By John Stone
One of my memories of the UK’s Leveson Inquiry, the hearings of which could be viewed on the web, was of the good lord grumbling that people kept on trying to raise issues which had nothing to do with his remit. The inquiry, it will be recalled, was sparked the excesses particularly of Murdoch group newspapers, and involved horrific intrusions into the lives of ordinary people, and political cronyism. It is unclear why Leveson chose to ignore the plight of one set of ordinary families whose lives were invaded by a particular journalist, and who were in a legal battle to get compensation for children damaged by MMR vaccine, although it transpired that Leveson and his lead attorney, Robert Jay, had both taken part in MMR litigation hearings, the substance of which remain secret. Nor is it clear why he chose to hear the evidence of Fiona Fox, of Science Media Centre, which is funded by MMR vaccine manufacturers and has not been the victim of vile invasive journalism. You might think that that had nothing to do with his remit.

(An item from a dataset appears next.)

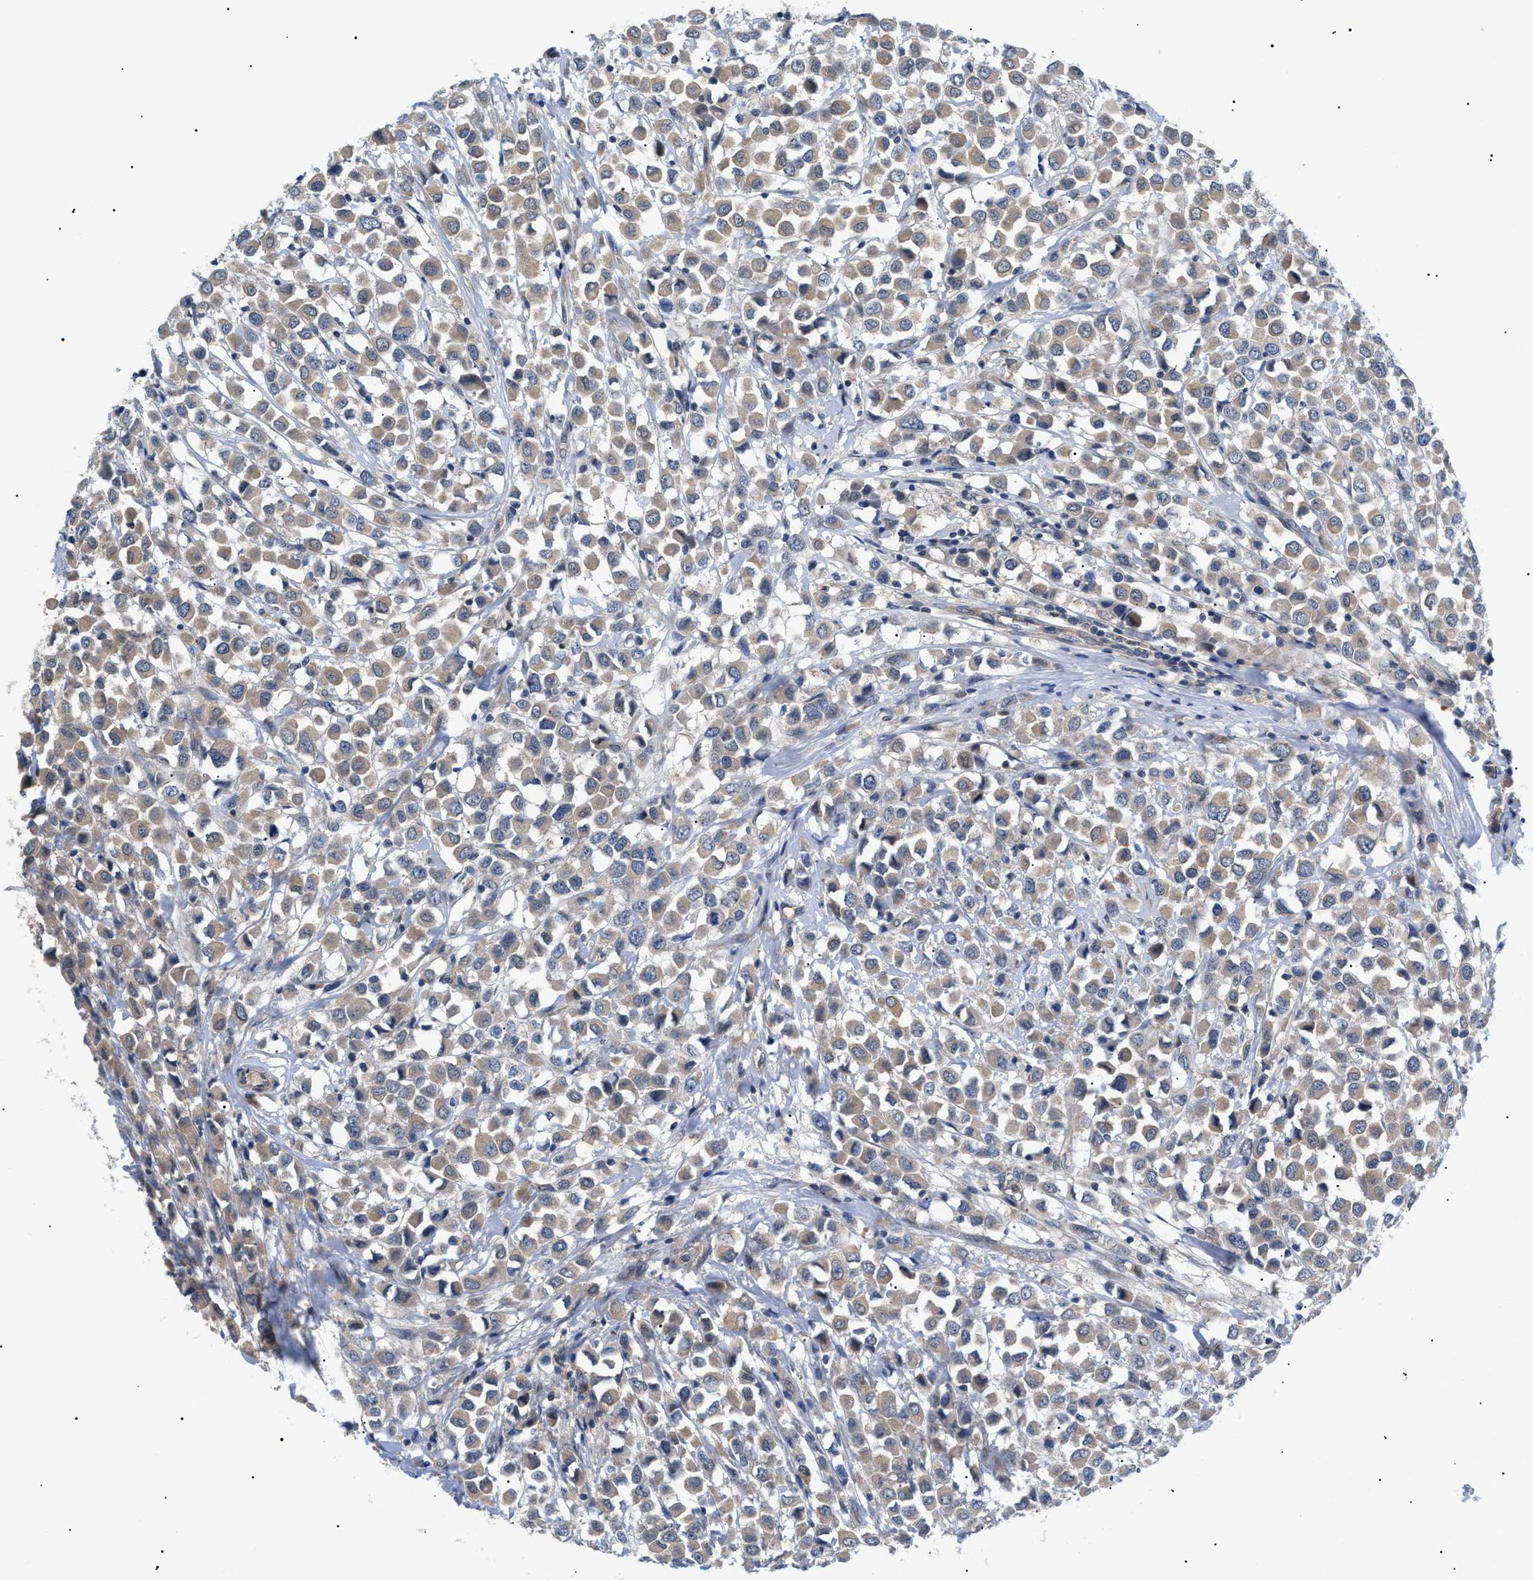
{"staining": {"intensity": "weak", "quantity": ">75%", "location": "cytoplasmic/membranous"}, "tissue": "breast cancer", "cell_type": "Tumor cells", "image_type": "cancer", "snomed": [{"axis": "morphology", "description": "Duct carcinoma"}, {"axis": "topography", "description": "Breast"}], "caption": "High-power microscopy captured an IHC histopathology image of breast cancer (infiltrating ductal carcinoma), revealing weak cytoplasmic/membranous positivity in about >75% of tumor cells.", "gene": "RIPK1", "patient": {"sex": "female", "age": 61}}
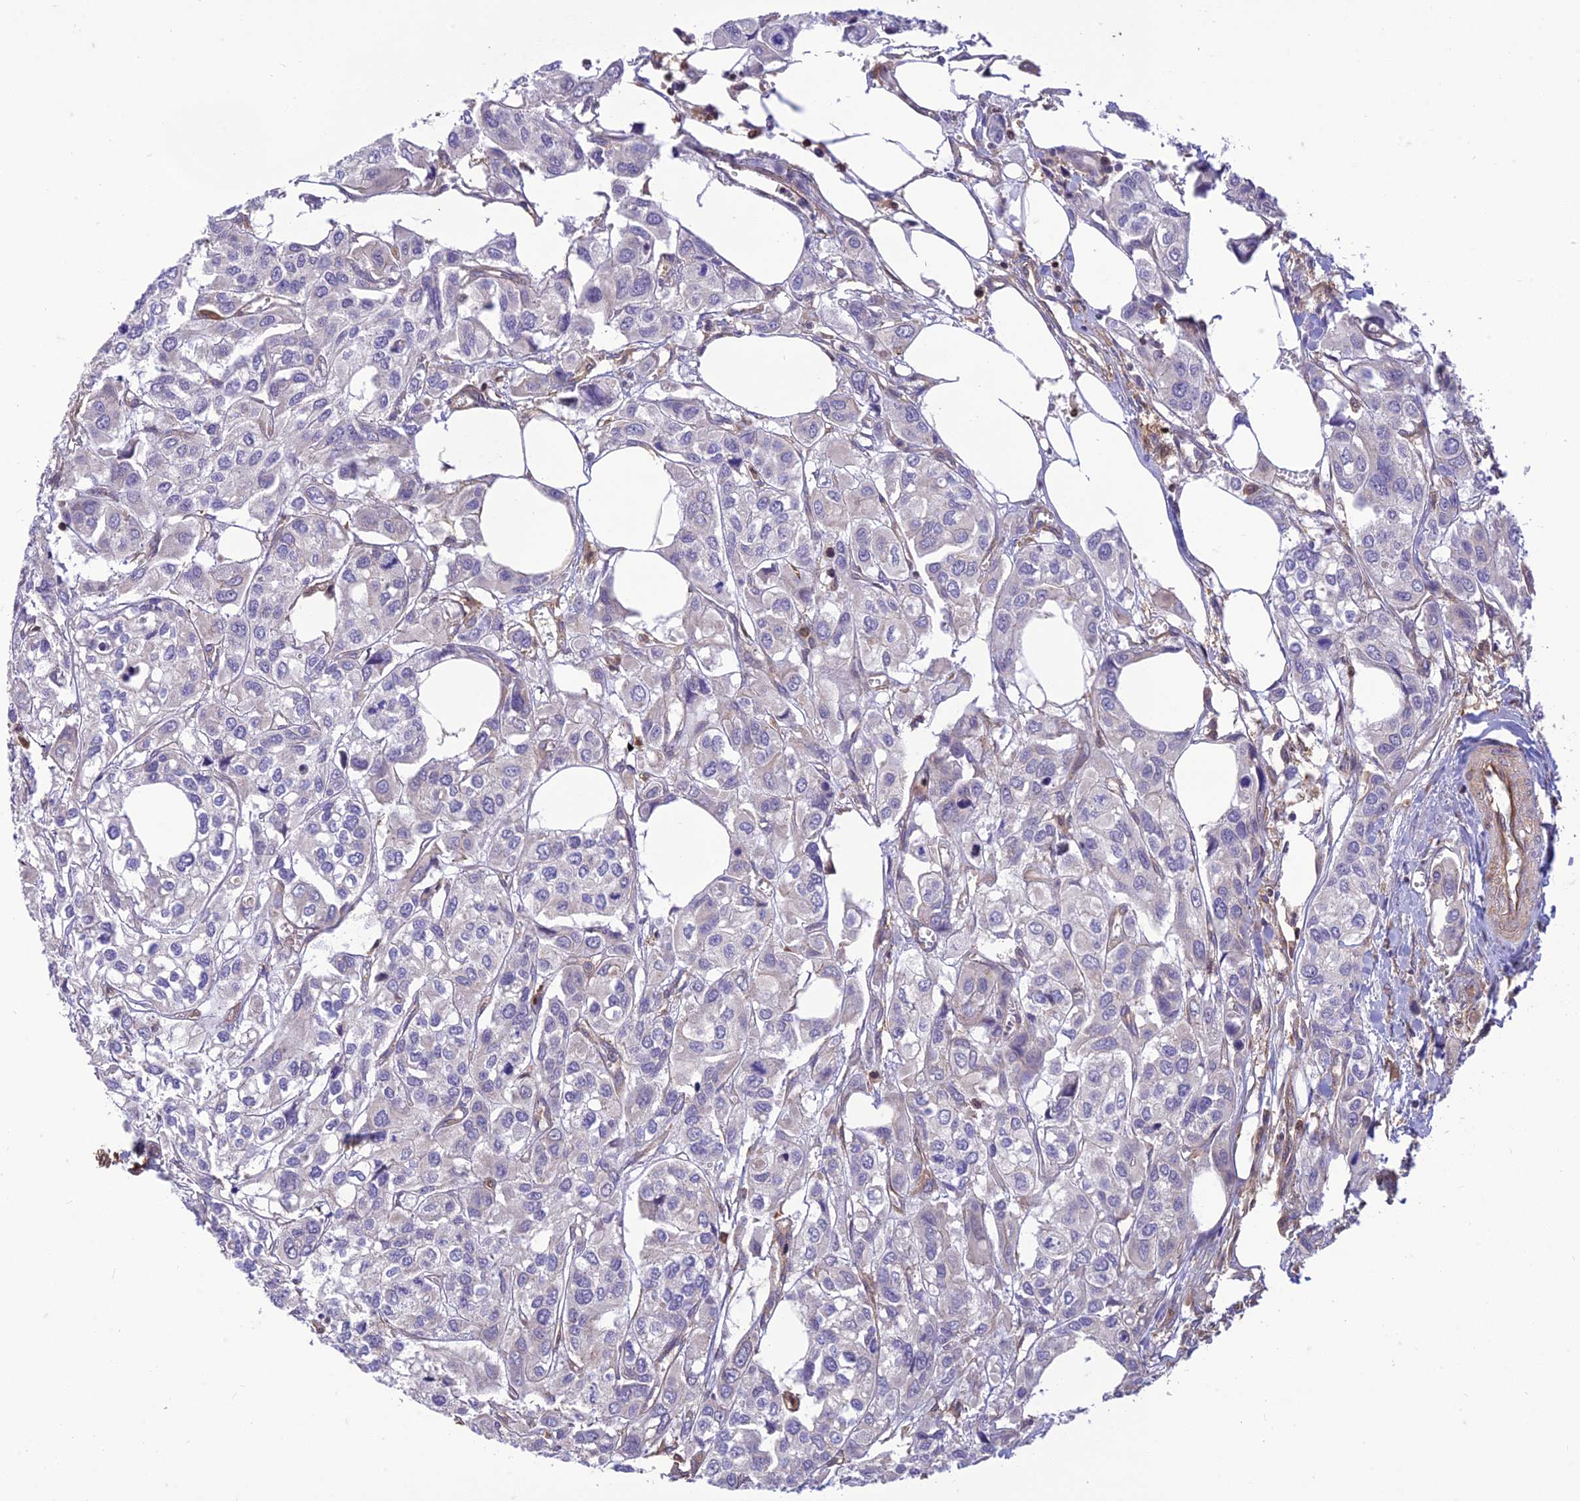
{"staining": {"intensity": "negative", "quantity": "none", "location": "none"}, "tissue": "urothelial cancer", "cell_type": "Tumor cells", "image_type": "cancer", "snomed": [{"axis": "morphology", "description": "Urothelial carcinoma, High grade"}, {"axis": "topography", "description": "Urinary bladder"}], "caption": "This is an IHC histopathology image of urothelial cancer. There is no staining in tumor cells.", "gene": "HPSE2", "patient": {"sex": "male", "age": 67}}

The events that led up to the hearing, the trashing of ordinary lives, the political cronyism that extended into the Prime Minister’s household, were the ostensible reasons for the inquiry, not the huge vested interest within industry and the state that would be damaged if the trashing of selected ordinary people was not allowed to continue. Before the inquiry did anyone here the cry of misery from GSK, Merck and Sanofi, Dr David Salisbury or the Medicines and Health Products Regulatory Agency (MHRA)? Was this why it was convened? And yet in the person of Fox and Tony Blair’s public relation’s guru, Alistair Campbell, they had their place at the table – God forbid anyone should be allowed to question the safety of their products, and woe-betide anyone who succeeds! Let nothing interfere in such instances with media lynch party. Tally ho!
I am at a loss that Lord Leveson should
have chosen not to hear our concerns, and I hope and pray that he makes no
recommendations about the future reporting of “scientific” issues – perhaps
using the BBC’s fatuous Jones report (institutionalised bullying of the worst
sort) as a precedent (here and here ) – but I have almost given up hope.
John Stone is UK Editor of Age of Autism.